On shouting and voting

Calls to vote Labour in the Euro and local elections and, perhaps more particularly, in the 2015 general election, give rise to an awkward question for anti-racists. What would we be voting for? In a Channel 4 News interview on 14 May Krishnan Guru-Murthy pitted Chris Leslie (Labour’s Shadow Chief Secretary to the Treasury) against Nicky Morgan (Tory Financial Secretary to the Treasury). The first question was: “Is the current level of immigration good for the economy?” Chris Leslie said, “Yes, I think so” – but then went on to say no. “The key here”, he said,

“is [that] Nicky promised before the general election – I don’t think it was a wise thing for her to do, but she promised – that they would keep that net migration down below 100,000, and it looks as though the government have dropped that plan now.”

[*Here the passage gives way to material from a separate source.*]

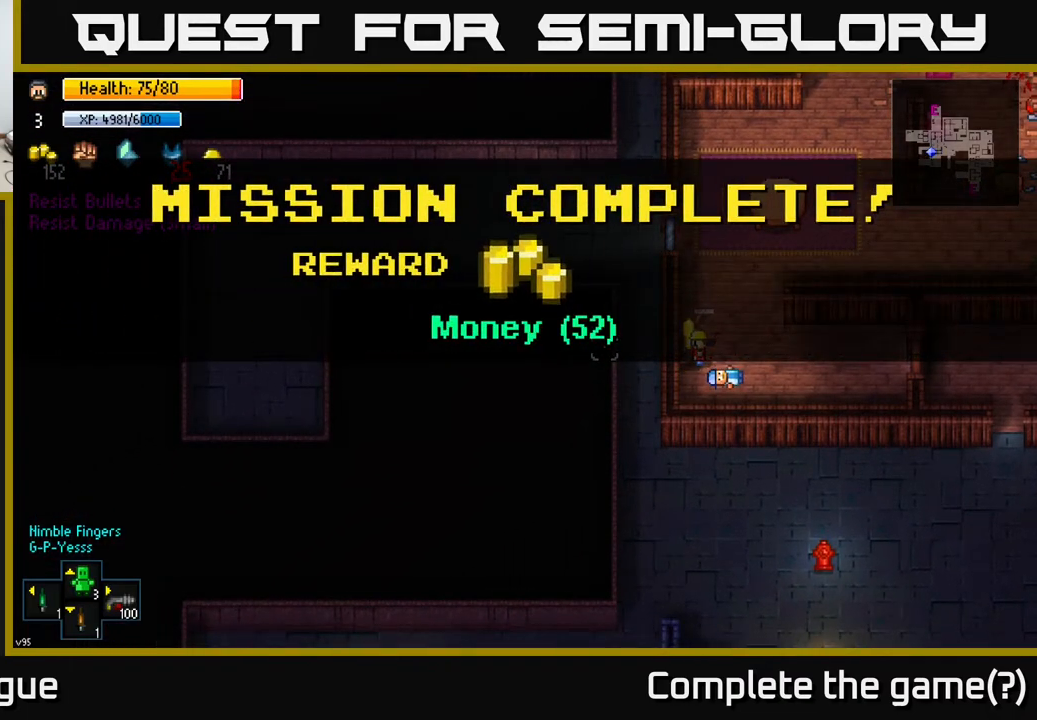
{"buttons": [], "left_stick": "center", "right_stick": "center", "events": [[50, "A", "down"], [117, "A", "up"], [383, "A", "down"], [467, "A", "up"]]}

After a bit of “Oh no we haven’t” pantomime from Morgan, Leslie then admonishes her:

“You promised it would be all down. The thing is you shouldn’t make promises that you’re not going to keep. It’s really important.”

I immediately wanted to tell Krishnan to quote Labour’s Roy Hattersley (1999 version) at Leslie. Roy Hattersley (1965 version, when he was Home Office Minister) had argued for tightening immigration controls on the grounds that “Integration without control is impossible, but control without integration is indefensible.” This convenient little formula was too neat to be true. 34 years later he acknowledged his mistake and explained why he now thought he had been wrong:

“If your immigration restrictions are too repressive you encourage bad race relations rather than encourage contentment and satisfaction, because you are saying, ‘We can’t afford any more of these people here’, and the implication is that there is something undesirable about these people.”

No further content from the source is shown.